Every time I talk to my grandmother on the phone, we begin the same way. I dial their home number and she answers with “Hello?” and I say  “Hi Grandma, it’s Katie,” and she says, “Well, hi, honey!” 

We talk about gardening sometimes. When I was little, she had rows and rows of sugar snap peas, and she’d drag me out back to help pick them. I remember being darkly impressed when she pulled bugs off her plants and crushed them between her fingernails. She grew squash, too—so many, she says, that she’d put them in a wheelbarrow at the end of the gravel drive with a sign marked “Free.”
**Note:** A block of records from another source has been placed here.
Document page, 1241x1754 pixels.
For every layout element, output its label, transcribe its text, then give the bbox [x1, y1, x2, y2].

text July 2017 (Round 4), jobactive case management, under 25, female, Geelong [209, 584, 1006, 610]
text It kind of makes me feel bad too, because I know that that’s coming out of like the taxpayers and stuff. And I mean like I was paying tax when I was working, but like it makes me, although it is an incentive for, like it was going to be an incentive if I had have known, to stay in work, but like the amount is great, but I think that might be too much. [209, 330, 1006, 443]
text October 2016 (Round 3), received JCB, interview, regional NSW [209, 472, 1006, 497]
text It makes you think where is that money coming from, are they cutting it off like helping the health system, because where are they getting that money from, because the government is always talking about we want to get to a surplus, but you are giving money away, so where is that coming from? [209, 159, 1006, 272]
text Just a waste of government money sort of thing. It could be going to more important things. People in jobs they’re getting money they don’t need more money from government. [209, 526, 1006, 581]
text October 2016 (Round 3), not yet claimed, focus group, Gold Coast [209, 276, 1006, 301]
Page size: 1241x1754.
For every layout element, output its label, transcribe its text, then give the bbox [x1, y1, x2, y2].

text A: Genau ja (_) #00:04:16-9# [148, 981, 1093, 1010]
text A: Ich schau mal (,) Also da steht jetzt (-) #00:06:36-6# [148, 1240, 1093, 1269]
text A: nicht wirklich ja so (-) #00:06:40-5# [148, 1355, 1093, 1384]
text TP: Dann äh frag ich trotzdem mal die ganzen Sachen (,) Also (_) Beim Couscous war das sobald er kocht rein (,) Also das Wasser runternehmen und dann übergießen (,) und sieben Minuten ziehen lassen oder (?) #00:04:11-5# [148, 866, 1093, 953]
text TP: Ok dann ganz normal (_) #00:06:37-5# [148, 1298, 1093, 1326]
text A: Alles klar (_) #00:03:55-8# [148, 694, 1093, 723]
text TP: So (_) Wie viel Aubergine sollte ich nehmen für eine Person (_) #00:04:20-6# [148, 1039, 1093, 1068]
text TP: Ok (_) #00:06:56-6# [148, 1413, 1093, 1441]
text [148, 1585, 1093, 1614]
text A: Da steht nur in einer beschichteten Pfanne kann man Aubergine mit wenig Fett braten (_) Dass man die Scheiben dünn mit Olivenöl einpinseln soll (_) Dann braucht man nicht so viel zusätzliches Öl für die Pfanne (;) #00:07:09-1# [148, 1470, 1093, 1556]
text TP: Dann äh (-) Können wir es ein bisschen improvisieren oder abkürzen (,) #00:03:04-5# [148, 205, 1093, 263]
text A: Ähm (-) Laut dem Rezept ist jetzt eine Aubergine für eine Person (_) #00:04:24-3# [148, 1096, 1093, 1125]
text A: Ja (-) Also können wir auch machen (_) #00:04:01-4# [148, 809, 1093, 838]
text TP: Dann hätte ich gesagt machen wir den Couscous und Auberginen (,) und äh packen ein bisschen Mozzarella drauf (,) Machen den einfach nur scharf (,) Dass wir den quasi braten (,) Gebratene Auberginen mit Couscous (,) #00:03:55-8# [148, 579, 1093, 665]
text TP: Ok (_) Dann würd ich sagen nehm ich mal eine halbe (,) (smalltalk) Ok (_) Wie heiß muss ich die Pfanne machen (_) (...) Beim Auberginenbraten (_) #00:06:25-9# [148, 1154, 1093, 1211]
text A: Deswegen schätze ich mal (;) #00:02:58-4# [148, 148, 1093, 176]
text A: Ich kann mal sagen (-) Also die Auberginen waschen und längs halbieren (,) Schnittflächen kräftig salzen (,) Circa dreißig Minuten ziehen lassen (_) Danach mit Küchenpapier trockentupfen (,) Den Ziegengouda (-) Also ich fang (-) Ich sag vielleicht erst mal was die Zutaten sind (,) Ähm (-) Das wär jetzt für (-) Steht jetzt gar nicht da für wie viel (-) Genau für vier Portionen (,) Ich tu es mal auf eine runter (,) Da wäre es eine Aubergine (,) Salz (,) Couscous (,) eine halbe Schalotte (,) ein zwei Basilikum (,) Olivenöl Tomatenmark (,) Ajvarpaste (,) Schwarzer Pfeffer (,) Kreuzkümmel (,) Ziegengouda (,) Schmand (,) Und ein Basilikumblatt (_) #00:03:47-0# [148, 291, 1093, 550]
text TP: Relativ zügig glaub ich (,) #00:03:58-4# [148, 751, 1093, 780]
We talk about Ann Arbor sometimes. It was her home once, too—she worked a few years at the Von Voigtlander Women’s Hospital. She had my uncle there in September 1959; by November, she says, they were taking him to Michigan football games tucked inside my grandfather’s wool-lined winter coat.

We talk about time—well, we do, and we don’t. She tells me about funerals she’s attended or missed. Her sister. My grandfather’s best friend since kindergarten. Sometimes she tells me about growing up afraid of polio, about missing the last day of school picnic because her family was in quarantine. She tells me the ways life is so short and the ways it is very long, the way things change and the way they stay the same.

And then we say “I love you” before we say “goodbye.”

1 Comment

  1. Courtney Zonnefeld

    I love how this gives the feeling of one conversation and three hundred conversations all at once. I don’t have any living grandparents anymore, so this piece is a lovely taste of those grandparent-grandchild chats and all they can be.